The road to Russia begins on Saturday 25 July with the draw for the qualifying groups of the 2018 World Cup. 141 countries from five confederations will learn their fate as they attempt to secure their spot in the 20th edition of sport's biggest competition.
East Timor and Mongolia had the honour of being the first teams to start off the lengthy process of reaching Russia in preliminary ties between the 12 lowest-ranked teams in Asia in March. But the rest of the world will learn on Saturday what lies ahead of them. With the exception of Russia, of course, whose place as hosts is assured.
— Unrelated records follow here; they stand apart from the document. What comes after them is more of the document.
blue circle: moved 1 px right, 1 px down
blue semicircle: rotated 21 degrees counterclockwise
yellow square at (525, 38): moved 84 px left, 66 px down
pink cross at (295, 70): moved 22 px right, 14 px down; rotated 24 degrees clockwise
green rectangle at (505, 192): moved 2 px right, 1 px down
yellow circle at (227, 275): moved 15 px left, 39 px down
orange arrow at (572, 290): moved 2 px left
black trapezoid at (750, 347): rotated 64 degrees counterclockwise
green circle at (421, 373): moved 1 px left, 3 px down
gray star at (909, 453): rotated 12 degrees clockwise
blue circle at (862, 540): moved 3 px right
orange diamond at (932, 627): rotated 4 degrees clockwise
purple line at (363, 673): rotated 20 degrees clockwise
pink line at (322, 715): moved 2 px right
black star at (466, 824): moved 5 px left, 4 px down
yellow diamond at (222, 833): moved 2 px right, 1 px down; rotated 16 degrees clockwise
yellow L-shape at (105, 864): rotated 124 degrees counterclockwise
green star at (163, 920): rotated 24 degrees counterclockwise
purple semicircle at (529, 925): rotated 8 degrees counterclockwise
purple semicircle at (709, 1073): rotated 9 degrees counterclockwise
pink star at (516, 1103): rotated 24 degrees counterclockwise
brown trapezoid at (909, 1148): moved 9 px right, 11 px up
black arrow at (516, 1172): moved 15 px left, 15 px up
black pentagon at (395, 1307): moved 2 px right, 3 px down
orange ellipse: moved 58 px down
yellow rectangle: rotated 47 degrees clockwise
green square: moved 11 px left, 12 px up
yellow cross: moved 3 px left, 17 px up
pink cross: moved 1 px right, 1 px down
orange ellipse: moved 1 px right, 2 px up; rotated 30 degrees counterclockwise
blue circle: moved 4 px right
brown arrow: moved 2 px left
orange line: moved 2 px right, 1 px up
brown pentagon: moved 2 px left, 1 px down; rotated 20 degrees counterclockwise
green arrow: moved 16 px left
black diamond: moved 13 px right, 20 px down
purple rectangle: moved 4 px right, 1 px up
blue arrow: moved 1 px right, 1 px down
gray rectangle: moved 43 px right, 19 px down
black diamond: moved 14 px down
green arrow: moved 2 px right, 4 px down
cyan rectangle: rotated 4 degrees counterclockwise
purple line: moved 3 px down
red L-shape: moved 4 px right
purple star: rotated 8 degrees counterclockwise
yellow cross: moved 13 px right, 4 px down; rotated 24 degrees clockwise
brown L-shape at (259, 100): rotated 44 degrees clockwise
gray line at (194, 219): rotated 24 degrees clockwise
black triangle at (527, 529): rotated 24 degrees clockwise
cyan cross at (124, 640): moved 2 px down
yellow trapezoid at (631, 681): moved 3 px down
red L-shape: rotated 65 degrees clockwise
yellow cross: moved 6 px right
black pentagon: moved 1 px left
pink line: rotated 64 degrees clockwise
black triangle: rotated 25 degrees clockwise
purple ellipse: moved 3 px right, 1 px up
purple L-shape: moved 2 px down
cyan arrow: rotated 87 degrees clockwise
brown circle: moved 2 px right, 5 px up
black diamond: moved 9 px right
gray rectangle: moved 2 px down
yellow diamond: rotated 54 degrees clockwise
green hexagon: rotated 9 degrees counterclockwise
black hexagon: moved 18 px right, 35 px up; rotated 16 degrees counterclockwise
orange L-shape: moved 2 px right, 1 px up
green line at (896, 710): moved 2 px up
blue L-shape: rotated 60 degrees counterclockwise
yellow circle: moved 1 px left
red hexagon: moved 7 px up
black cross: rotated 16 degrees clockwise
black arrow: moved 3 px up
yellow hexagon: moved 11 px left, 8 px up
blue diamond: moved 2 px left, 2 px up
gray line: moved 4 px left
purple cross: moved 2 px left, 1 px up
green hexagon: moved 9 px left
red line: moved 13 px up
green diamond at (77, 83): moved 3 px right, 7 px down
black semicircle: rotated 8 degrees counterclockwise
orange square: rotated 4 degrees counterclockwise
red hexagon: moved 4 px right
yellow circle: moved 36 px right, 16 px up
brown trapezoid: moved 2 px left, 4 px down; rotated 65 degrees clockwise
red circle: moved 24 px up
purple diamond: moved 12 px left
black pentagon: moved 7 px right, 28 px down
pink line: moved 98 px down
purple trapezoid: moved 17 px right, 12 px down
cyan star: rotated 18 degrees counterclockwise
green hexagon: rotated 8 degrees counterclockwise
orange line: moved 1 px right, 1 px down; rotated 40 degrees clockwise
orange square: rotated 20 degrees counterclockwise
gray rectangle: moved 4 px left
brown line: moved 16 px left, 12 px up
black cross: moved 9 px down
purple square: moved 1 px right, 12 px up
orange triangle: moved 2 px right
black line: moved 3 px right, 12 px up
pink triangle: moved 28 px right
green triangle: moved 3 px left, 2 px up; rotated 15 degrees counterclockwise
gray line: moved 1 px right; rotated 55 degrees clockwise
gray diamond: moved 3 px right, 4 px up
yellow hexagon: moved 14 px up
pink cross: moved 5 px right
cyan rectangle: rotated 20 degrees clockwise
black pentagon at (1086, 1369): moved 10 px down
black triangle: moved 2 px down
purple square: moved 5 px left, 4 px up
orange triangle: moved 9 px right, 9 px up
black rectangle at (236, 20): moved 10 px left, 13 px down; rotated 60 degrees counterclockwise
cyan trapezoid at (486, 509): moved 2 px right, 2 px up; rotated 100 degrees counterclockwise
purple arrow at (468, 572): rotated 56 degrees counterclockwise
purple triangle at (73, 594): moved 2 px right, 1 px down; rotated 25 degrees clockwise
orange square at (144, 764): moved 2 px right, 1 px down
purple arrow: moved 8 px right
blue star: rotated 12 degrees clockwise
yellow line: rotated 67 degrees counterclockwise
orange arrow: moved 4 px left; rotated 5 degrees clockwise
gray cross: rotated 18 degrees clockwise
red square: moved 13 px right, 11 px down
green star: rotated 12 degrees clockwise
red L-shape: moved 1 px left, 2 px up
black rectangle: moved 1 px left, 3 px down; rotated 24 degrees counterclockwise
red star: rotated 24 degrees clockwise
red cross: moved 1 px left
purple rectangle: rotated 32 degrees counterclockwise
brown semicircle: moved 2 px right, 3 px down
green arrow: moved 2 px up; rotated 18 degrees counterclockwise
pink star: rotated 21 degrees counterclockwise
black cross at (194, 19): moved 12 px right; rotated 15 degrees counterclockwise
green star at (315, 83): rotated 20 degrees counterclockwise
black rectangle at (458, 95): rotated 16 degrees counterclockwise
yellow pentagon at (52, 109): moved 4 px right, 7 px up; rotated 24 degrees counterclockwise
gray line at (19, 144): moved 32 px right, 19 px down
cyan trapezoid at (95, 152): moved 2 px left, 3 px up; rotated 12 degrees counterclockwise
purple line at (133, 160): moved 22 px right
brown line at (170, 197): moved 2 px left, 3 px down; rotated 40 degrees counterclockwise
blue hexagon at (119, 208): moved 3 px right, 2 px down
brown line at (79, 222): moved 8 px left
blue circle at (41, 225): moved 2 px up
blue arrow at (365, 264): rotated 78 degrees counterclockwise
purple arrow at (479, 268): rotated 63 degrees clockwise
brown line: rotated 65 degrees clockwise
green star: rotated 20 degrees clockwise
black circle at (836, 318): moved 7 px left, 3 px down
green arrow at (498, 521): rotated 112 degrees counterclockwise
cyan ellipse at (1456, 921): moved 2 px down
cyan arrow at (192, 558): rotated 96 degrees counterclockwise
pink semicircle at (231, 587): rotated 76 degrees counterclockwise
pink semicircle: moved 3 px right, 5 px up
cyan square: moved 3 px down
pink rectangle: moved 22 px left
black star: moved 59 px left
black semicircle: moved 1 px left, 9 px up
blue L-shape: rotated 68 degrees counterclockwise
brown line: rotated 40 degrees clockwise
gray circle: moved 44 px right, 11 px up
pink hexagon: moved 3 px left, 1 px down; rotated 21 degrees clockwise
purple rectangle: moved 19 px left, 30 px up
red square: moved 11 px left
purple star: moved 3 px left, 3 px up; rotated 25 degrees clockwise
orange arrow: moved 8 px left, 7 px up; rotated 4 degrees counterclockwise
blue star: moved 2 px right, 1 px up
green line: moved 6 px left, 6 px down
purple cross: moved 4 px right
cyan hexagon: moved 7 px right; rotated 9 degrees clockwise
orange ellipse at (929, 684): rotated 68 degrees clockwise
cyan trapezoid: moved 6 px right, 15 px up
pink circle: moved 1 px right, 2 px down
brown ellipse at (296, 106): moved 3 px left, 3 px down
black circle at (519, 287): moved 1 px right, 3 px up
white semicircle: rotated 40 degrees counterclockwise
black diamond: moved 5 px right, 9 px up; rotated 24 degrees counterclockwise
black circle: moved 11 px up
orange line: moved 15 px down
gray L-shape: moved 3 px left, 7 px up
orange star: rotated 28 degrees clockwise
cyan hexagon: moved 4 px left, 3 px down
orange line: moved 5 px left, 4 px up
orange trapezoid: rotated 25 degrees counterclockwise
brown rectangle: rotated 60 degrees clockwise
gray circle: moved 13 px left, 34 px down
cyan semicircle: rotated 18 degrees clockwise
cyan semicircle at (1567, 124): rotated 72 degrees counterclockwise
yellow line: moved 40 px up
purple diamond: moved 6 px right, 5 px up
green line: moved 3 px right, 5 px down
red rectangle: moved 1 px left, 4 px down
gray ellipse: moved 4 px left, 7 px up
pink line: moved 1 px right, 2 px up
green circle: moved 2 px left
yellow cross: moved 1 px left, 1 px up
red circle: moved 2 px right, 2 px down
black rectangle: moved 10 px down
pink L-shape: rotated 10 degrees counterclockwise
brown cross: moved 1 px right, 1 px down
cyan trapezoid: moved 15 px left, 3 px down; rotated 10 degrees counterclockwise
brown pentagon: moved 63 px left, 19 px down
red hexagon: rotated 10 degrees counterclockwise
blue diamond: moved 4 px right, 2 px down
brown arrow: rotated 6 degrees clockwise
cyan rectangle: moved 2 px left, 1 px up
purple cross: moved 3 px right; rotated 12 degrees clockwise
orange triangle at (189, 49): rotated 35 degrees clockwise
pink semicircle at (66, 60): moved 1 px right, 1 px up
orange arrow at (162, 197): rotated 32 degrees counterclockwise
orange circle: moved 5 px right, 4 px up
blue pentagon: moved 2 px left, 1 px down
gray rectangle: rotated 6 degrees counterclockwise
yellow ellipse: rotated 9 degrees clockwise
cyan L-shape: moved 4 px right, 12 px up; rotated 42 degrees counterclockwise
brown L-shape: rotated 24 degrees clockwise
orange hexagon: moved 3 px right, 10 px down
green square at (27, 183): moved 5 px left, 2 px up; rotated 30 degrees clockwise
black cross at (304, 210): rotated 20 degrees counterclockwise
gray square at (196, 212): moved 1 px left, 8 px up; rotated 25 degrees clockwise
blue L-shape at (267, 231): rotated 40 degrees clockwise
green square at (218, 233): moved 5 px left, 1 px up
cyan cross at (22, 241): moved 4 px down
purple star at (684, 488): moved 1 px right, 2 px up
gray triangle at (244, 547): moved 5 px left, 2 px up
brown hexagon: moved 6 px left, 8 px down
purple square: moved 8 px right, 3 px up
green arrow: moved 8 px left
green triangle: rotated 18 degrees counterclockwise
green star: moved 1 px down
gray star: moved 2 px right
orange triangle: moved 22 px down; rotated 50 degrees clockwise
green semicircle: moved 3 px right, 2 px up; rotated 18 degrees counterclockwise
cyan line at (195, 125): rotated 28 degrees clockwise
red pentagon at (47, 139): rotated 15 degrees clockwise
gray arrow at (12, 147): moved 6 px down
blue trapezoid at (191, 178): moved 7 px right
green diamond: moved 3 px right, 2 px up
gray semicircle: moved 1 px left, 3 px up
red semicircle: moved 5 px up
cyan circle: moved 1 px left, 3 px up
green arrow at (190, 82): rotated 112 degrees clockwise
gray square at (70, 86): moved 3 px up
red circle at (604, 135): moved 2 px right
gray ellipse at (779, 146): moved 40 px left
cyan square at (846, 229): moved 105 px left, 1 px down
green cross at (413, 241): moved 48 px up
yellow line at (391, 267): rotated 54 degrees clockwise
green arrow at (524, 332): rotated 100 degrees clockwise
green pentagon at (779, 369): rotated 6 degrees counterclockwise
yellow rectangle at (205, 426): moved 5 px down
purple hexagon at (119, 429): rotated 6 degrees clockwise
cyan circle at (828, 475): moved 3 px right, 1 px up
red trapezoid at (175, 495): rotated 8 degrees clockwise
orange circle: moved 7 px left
Nations from Africa, Europe, North America/Central America/Caribbean, Oceania and South America will enter into the draw, with Asia not involved as their qualifying campaign is already under way.
Here is a breakdown of where the 31 teams to join Russia in three years will come from:
- Africa: 5
- Asia: 4.5
- Europe: 13
- North America, Central America and Caribbean: 3.5
- Oceania: 0.5
- South America: 4.5
Yes, things have been needlessly complicated by some regions having half a qualifying spot. But it is not as bad as it looks. Those regions will see one of their countries play an intercontinental play-off to determine who progresses. An example of this in action prior to Brazil 2014 was South America's Uruguay competing in a final play-off against Jordan of the Asian Football Association.
In total, 52 European teams, 53 from Africa, 18 from North/Central America/ Caribbean, 10 from South America and eight from Oceania will battle it out.
In addition to Russia, Gibraltar will also not be involved as they are not yet officially recognised by Fifa, a decision they are appealing to the Court of Arbitration for Sport.
Those in the draw have been separated into six different pots. The top nine seeds – taken from Fifa's July world rankings – go into Pot 1. That's good news England and Wales, the latter looking to qualify for their first World Cup since 1958. It's less welcome for Republic of Ireland, whose uninspiring form lands them in Pot 4, meaning they are likely to be in a group alongside some of the continent's best sides.
Pot one: Germany, Belgium, Netherlands, Romania, England, Wales, Portugal, Spain, Croatia.
Pot two: Italy, Slovakia, Austria, Switzerland, Czech Republic, France, Iceland, Denmark, Bosnia-Herzegovina.
Pot three: Poland, Ukraine, Scotland, Hungary, Sweden, Albania, Northern Ireland, Serbia, Greece.
Pot four: Turkey, Slovenia, Israel, Republic of Ireland, Norway, Bulgaria, Faroe Islands, Montenegro, Estonia.
Pot five: Cyprus, Latvia, Armenia, Finland, Belarus, Macedonia, Azerbaijan, Lithuania, Moldova.
Pot six: Luxembourg, Kazakhstan, Liechtenstein, Georgia, Malta, San Marino, Andorra
How the groups will look:
From that, teams will be drawn into seven groups of six and two groups of five with each six-team group containing one team from each of the six pots and each five-team group containing one team from each of the first five pots.
England, Spain, Italy, Germany, France and Netherlands will be drawn into six-team groups due to television deals while Azerbaijan and Armenia will also be kept apart due to the ongoing political situation between the two nations.
After the final group games, which take place on 8 October 2017, the nine group winners will progress automatically while the eight best group runners up enter a playoff.